Let $X$ and $Y$ denote symmetric real matrices of the same fixed size. Let $\|\cdot\|$ denote a submultiplicative matrix norm. (For concreteness, let $\|\cdot\|$ be the Frobenius norm, but I am interested in other norms too.)
Define $$f(X) = \sup_Y \|e^{X+Y}e^{-Y}-I\|$$ and $$g(X)=\inf_Y \|e^{X+Y}e^{-Y}-I\|.$$
Trivially, $0 \le g(X) \le \|e^X-I\| \le f(X)$. The question is to prove nontrivial bounds.

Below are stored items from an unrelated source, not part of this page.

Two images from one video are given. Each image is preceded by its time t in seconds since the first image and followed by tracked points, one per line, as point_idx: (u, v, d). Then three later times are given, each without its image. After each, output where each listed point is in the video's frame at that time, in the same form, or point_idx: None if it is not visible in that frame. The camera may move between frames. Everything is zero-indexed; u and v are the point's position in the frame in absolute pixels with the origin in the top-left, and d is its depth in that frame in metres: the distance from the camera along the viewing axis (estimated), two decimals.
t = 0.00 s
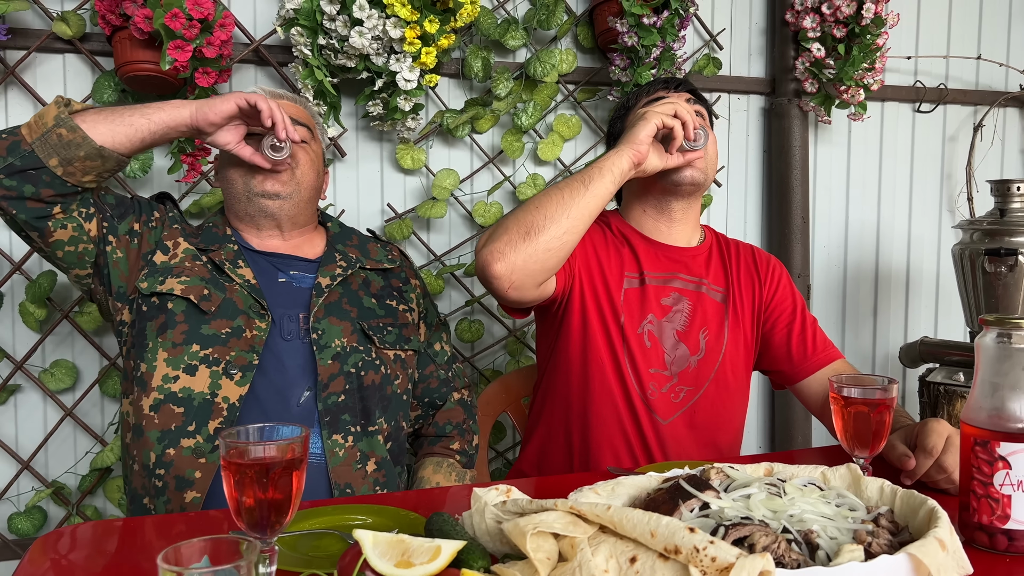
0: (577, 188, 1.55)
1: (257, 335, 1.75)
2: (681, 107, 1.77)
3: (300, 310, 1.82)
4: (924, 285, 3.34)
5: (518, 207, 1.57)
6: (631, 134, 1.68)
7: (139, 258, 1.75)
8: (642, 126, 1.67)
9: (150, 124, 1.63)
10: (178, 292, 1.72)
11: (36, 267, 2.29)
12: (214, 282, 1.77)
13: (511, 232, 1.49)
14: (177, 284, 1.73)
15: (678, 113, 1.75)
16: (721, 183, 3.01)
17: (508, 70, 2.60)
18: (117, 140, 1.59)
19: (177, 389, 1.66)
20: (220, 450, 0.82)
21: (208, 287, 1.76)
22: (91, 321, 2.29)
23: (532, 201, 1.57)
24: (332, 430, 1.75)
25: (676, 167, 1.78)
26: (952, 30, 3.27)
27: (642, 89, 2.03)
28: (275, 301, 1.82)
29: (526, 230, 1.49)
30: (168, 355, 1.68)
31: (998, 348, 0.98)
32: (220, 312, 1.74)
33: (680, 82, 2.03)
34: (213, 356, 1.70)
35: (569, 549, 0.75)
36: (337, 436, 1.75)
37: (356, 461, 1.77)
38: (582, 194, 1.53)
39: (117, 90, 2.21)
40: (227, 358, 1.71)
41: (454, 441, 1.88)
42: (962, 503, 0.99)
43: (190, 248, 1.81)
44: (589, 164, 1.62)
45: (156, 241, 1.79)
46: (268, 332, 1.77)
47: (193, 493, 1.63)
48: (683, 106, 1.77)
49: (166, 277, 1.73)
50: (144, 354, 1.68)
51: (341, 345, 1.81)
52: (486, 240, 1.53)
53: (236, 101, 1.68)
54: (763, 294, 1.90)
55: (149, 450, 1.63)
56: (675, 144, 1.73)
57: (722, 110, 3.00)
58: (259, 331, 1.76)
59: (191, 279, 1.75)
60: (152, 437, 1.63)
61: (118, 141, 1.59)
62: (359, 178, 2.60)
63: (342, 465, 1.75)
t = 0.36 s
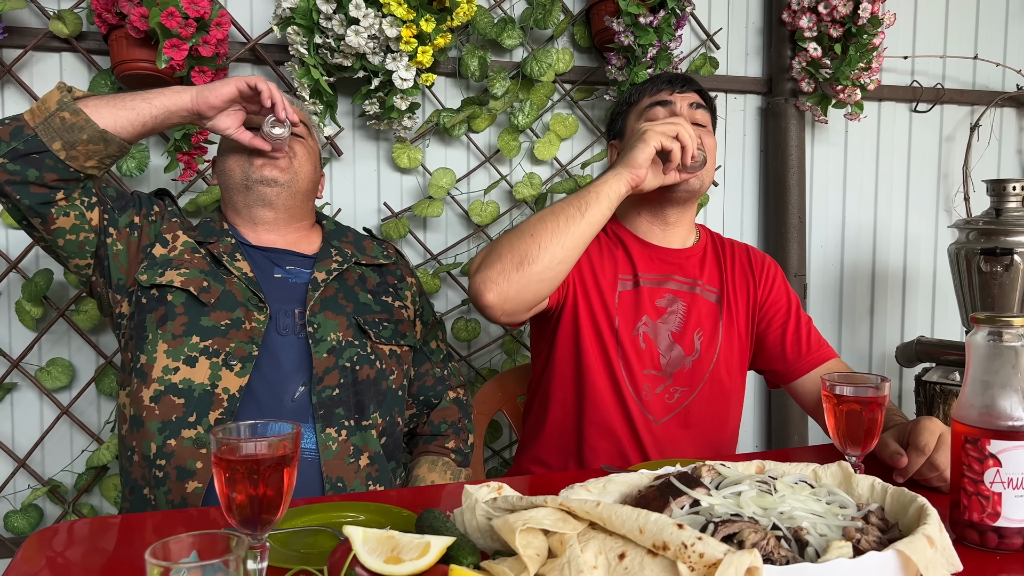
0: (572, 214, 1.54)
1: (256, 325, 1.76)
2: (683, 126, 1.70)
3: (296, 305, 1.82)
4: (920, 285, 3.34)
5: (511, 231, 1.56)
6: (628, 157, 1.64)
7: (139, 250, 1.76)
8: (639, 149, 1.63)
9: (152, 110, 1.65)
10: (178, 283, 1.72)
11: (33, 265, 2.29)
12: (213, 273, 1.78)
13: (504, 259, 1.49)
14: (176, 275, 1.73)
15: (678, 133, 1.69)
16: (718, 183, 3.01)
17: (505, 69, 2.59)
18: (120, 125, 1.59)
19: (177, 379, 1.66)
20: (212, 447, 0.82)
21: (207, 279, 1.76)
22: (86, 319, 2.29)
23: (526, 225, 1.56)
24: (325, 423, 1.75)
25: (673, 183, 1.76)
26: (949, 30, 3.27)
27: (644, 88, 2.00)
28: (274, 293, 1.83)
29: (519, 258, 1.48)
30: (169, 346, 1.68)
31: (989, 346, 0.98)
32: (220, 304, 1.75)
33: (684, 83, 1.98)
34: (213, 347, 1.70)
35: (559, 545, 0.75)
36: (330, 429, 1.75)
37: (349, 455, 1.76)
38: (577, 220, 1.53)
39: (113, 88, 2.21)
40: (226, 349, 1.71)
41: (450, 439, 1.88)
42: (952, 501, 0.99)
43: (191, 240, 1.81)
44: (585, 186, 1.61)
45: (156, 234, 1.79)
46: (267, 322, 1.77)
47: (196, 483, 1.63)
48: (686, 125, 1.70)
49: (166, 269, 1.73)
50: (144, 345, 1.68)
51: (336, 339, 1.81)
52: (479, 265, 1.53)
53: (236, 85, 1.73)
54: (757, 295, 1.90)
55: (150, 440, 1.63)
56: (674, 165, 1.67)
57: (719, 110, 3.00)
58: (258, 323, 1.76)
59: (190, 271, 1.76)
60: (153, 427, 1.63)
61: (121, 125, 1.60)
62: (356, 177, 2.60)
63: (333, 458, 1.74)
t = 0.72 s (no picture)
0: (555, 312, 1.49)
1: (250, 335, 1.76)
2: (675, 204, 1.39)
3: (293, 308, 1.83)
4: (918, 286, 3.35)
5: (500, 316, 1.55)
6: (613, 235, 1.44)
7: (133, 256, 1.75)
8: (622, 231, 1.42)
9: (142, 123, 1.52)
10: (173, 292, 1.72)
11: (32, 263, 2.29)
12: (208, 281, 1.77)
13: (491, 360, 1.52)
14: (171, 283, 1.73)
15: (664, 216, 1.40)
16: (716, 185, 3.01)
17: (503, 69, 2.60)
18: (111, 141, 1.49)
19: (170, 389, 1.67)
20: (202, 446, 0.82)
21: (202, 286, 1.76)
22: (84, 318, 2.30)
23: (514, 311, 1.54)
24: (323, 427, 1.76)
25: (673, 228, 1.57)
26: (947, 32, 3.27)
27: (658, 96, 1.78)
28: (269, 302, 1.82)
29: (505, 360, 1.51)
30: (162, 354, 1.69)
31: (980, 348, 0.98)
32: (214, 312, 1.75)
33: (699, 87, 1.78)
34: (207, 357, 1.71)
35: (547, 545, 0.76)
36: (328, 434, 1.76)
37: (346, 458, 1.77)
38: (559, 321, 1.49)
39: (111, 88, 2.21)
40: (221, 359, 1.72)
41: (444, 440, 1.90)
42: (943, 502, 0.99)
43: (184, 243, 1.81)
44: (569, 266, 1.50)
45: (150, 239, 1.78)
46: (262, 329, 1.78)
47: (184, 492, 1.64)
48: (675, 206, 1.39)
49: (161, 276, 1.73)
50: (136, 352, 1.68)
51: (334, 343, 1.81)
52: (472, 354, 1.57)
53: (228, 100, 1.59)
54: (752, 296, 1.90)
55: (140, 448, 1.64)
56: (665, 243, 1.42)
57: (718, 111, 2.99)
58: (253, 331, 1.76)
59: (186, 279, 1.75)
60: (142, 435, 1.64)
61: (111, 143, 1.49)
62: (354, 177, 2.60)
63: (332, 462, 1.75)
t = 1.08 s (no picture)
0: (545, 390, 1.60)
1: (249, 357, 1.75)
2: (659, 302, 1.33)
3: (296, 315, 1.83)
4: (923, 289, 3.34)
5: (500, 377, 1.68)
6: (594, 332, 1.45)
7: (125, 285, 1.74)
8: (603, 329, 1.40)
9: (100, 206, 1.52)
10: (167, 325, 1.71)
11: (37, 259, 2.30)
12: (202, 307, 1.75)
13: (491, 415, 1.70)
14: (165, 315, 1.71)
15: (646, 315, 1.35)
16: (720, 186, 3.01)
17: (508, 69, 2.60)
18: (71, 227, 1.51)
19: (172, 420, 1.68)
20: (201, 441, 0.83)
21: (196, 315, 1.74)
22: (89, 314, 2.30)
23: (512, 376, 1.66)
24: (329, 436, 1.77)
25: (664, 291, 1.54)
26: (955, 34, 3.26)
27: (654, 110, 1.76)
28: (269, 318, 1.81)
29: (503, 417, 1.69)
30: (159, 385, 1.69)
31: (979, 351, 0.98)
32: (211, 340, 1.74)
33: (696, 99, 1.75)
34: (206, 387, 1.71)
35: (540, 543, 0.76)
36: (334, 442, 1.77)
37: (352, 466, 1.79)
38: (548, 399, 1.61)
39: (119, 85, 2.22)
40: (219, 387, 1.72)
41: (444, 439, 1.90)
42: (940, 504, 0.99)
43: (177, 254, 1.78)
44: (557, 352, 1.57)
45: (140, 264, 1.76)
46: (262, 349, 1.77)
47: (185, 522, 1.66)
48: (658, 304, 1.33)
49: (153, 307, 1.72)
50: (132, 385, 1.68)
51: (338, 351, 1.82)
52: (477, 401, 1.74)
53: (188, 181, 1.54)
54: (754, 297, 1.90)
55: (142, 481, 1.64)
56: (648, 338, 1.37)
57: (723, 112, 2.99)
58: (252, 352, 1.75)
59: (179, 309, 1.74)
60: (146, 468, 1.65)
61: (73, 230, 1.52)
62: (359, 176, 2.61)
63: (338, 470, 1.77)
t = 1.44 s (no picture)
0: (542, 385, 1.60)
1: (256, 376, 1.77)
2: (648, 294, 1.33)
3: (306, 325, 1.84)
4: (939, 291, 3.31)
5: (501, 375, 1.69)
6: (587, 325, 1.45)
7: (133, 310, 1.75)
8: (595, 323, 1.41)
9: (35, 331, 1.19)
10: (173, 354, 1.71)
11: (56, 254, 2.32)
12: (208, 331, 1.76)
13: (493, 412, 1.71)
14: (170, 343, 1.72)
15: (635, 307, 1.34)
16: (734, 185, 3.00)
17: (521, 69, 2.60)
18: None
19: (185, 444, 1.70)
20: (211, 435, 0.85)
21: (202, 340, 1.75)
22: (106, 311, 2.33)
23: (511, 372, 1.67)
24: (342, 446, 1.79)
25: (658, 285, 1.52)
26: (974, 33, 3.22)
27: (665, 113, 1.75)
28: (277, 330, 1.81)
29: (504, 414, 1.69)
30: (171, 413, 1.71)
31: (990, 352, 0.97)
32: (218, 362, 1.75)
33: (706, 105, 1.74)
34: (215, 409, 1.73)
35: (544, 539, 0.77)
36: (348, 453, 1.79)
37: (366, 475, 1.81)
38: (547, 395, 1.61)
39: (136, 84, 2.25)
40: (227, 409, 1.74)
41: (453, 435, 1.90)
42: (949, 506, 0.98)
43: (183, 266, 1.80)
44: (554, 348, 1.57)
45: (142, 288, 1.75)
46: (271, 364, 1.78)
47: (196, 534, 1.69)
48: (648, 295, 1.33)
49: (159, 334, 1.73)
50: (143, 413, 1.70)
51: (349, 360, 1.84)
52: (481, 399, 1.75)
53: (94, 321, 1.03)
54: (764, 298, 1.89)
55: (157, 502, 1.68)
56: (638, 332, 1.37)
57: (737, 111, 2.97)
58: (259, 370, 1.77)
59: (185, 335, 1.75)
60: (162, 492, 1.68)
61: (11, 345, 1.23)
62: (372, 175, 2.63)
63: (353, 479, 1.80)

Specific questions:
- Is $f(X)$ finite?
- Is $g(X)$ nonzero?
- Is $f(X) = \Theta(\|X\|)$ as $\|X\|\to0$?
- Is $g(X) = \Theta(\|X\|)$ as $\|X\|\to0$?
- Is there a simple closed form expression for $f(X)$ or $g(X)$?
Note that $\|e^X-I\|=\Theta(\|X\|)$ as $\|X\|\to0$.
The reason I'm asking this question is that I want to have some understanding of how "smooth" the matrix exponential is.
A related bound is $\|e^{X+Y}-e^Y\| \le \|X\|e^{\|X\|+\|Y\|}$ and, more generally, $\|e^X-e^Y\| \le \|X-Y\| e^{\max\{\|X\|,\|Y\|\}}$.